Start of Block

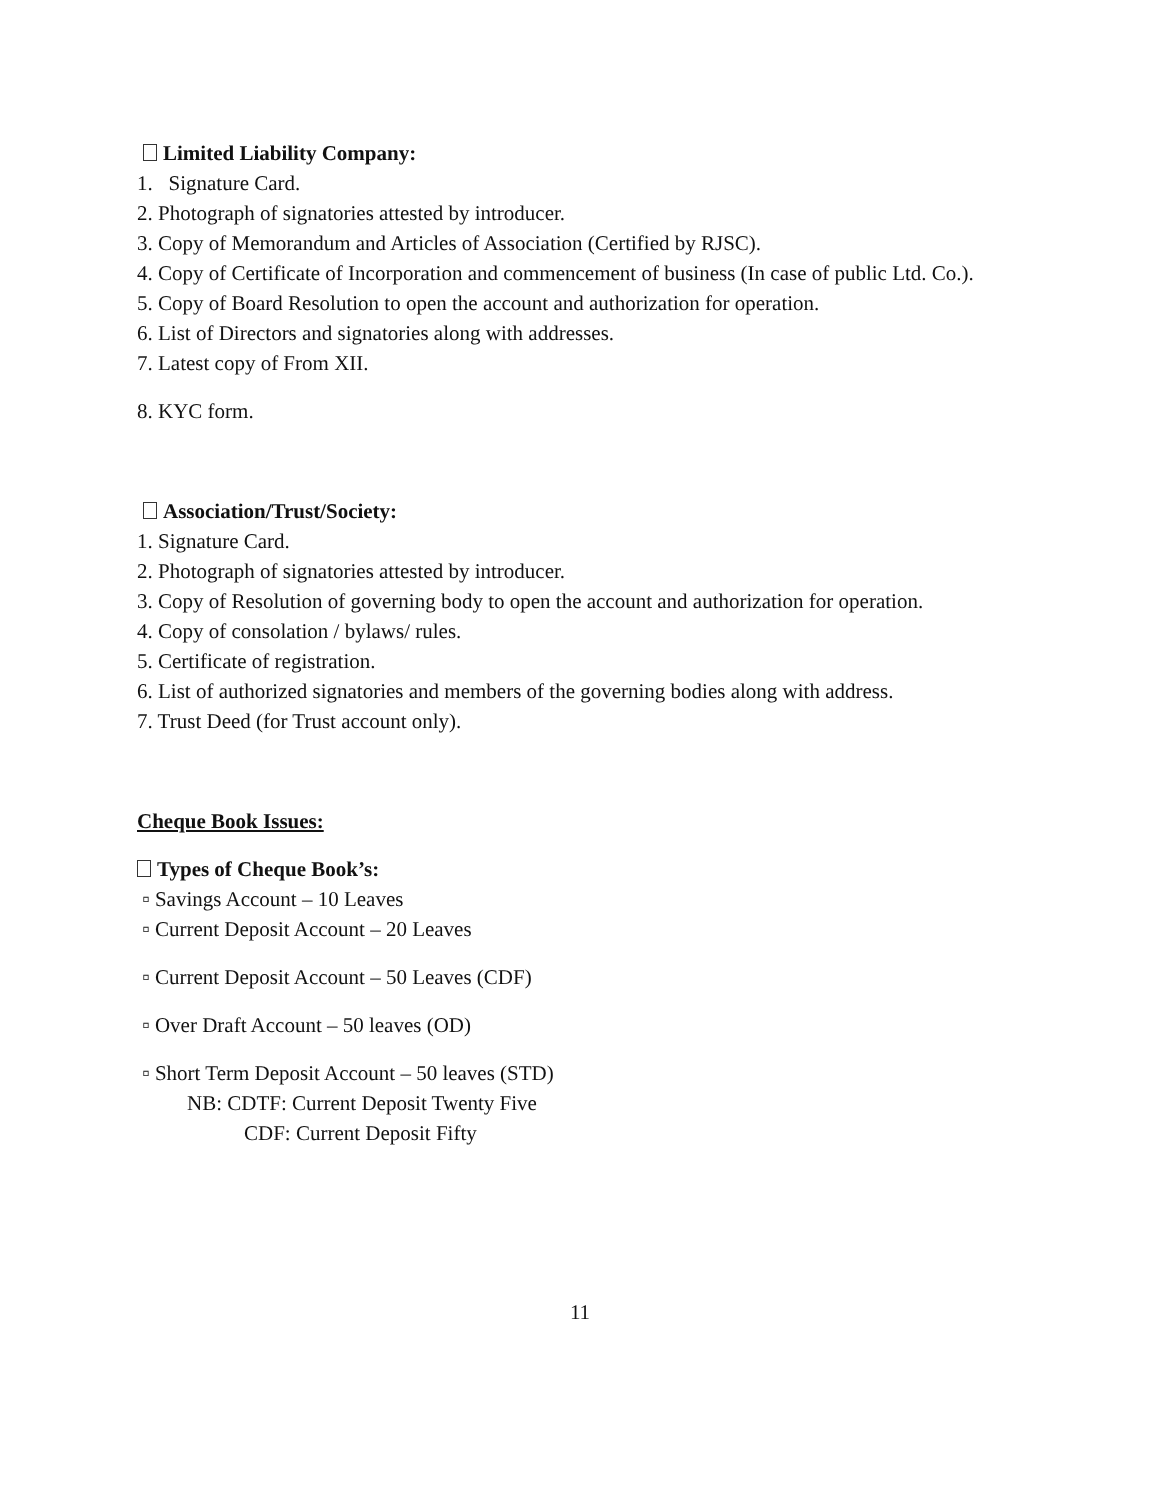Limited Liability Company:
1. Signature Card.
2. Photograph of signatories attested by introducer.
3. Copy of Memorandum and Articles of Association (Certified by RJSC).
4. Copy of Certificate of Incorporation and commencement of business (In case of public Ltd. Co.).
5. Copy of Board Resolution to open the account and authorization for operation.
6. List of Directors and signatories along with addresses.
7. Latest copy of From XII.
8. KYC form.
Association/Trust/Society:
1. Signature Card.
2. Photograph of signatories attested by introducer.
3. Copy of Resolution of governing body to open the account and authorization for operation.
4. Copy of consolation / bylaws/ rules.
5. Certificate of registration.
6. List of authorized signatories and members of the governing bodies along with address.
7. Trust Deed (for Trust account only).
Cheque Book Issues:
Types of Cheque Book’s:
▫ Savings Account – 10 Leaves
▫ Current Deposit Account – 20 Leaves
▫ Current Deposit Account – 50 Leaves (CDF)
▫ Over Draft Account – 50 leaves (OD)
▫ Short Term Deposit Account – 50 leaves (STD)
NB: CDTF: Current Deposit Twenty Five
CDF: Current Deposit Fifty
11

End of Block

Problem statement:
Keep the pictures out of the copy and return the rest of the data above exactly.

Response for this exercise:
Limited Liability Company:
1. Signature Card.
2. Photograph of signatories attested by introducer.
3. Copy of Memorandum and Articles of Association (Certified by RJSC).
4. Copy of Certificate of Incorporation and commencement of business (In case of public Ltd. Co.).
5. Copy of Board Resolution to open the account and authorization for operation.
6. List of Directors and signatories along with addresses.
7. Latest copy of From XII.
8. KYC form.
Association/Trust/Society:
1. Signature Card.
2. Photograph of signatories attested by introducer.
3. Copy of Resolution of governing body to open the account and authorization for operation.
4. Copy of consolation / bylaws/ rules.
5. Certificate of registration.
6. List of authorized signatories and members of the governing bodies along with address.
7. Trust Deed (for Trust account only).
Cheque Book Issues:
Types of Cheque Book’s:
▫ Savings Account – 10 Leaves
▫ Current Deposit Account – 20 Leaves
▫ Current Deposit Account – 50 Leaves (CDF)
▫ Over Draft Account – 50 leaves (OD)
▫ Short Term Deposit Account – 50 leaves (STD)
NB: CDTF: Current Deposit Twenty Five
CDF: Current Deposit Fifty
11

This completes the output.